Wednesday, February 4, 2015

Popular Comics #2 - pt. 2

Skunks are a tricky business.  Should something so small and relatively harmless even be statted as an animal-mobster type?  

The most fearsome ability of the skunk is, of course, its musk (as Bronc Peeler encounters here), but even that is difficult to assign game mechanics to. How much does it really hurt you to smell bad?  

I suggest treating the presence of a skunk as a trap rather than a mobster encounter. If the Hero fails a save vs. plot, he gets sprayed and suffers a -4 penalty to encounter reaction rolls until bathing.

Here, in Tailspin Tommy, we see the venerable cliche of always trying to take the Hero alive instead of killing him, usually because Heroes are believed to be fonts of information.

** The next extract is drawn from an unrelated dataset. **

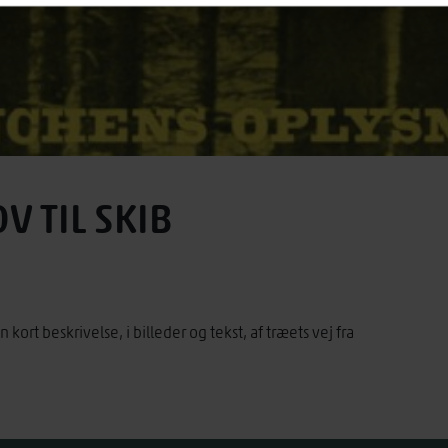
V TIL SKIB
kort beskrivelse, i billeder og tekst, af træets vej fra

The aviation genre is more useful, though, for otherwise hard to come by information, like the legal altitudes for flying in the 1930s. This could come in very handy for an Editor to know, if running a campaign that includes the Aviator class or just Heroes with planes in general.

A wolf is a tough mobster for any Hero to deal with, like Little Joe does here. It's unclear why the wolf attacks Little Joe -- maybe just an unlucky encounter reaction roll?  Note that Little Joe does nothing himself to warrant a morale save from the wolf, it is the things accidentally falling on the wolf that does so.  In game play, this would be the work of a generous Editor who saw the Hero was clearly outmatched (perhaps the wolf was just a randomly rolled wandering encounter, or the Editor assumed Little Joe would arm himself with something in the shed).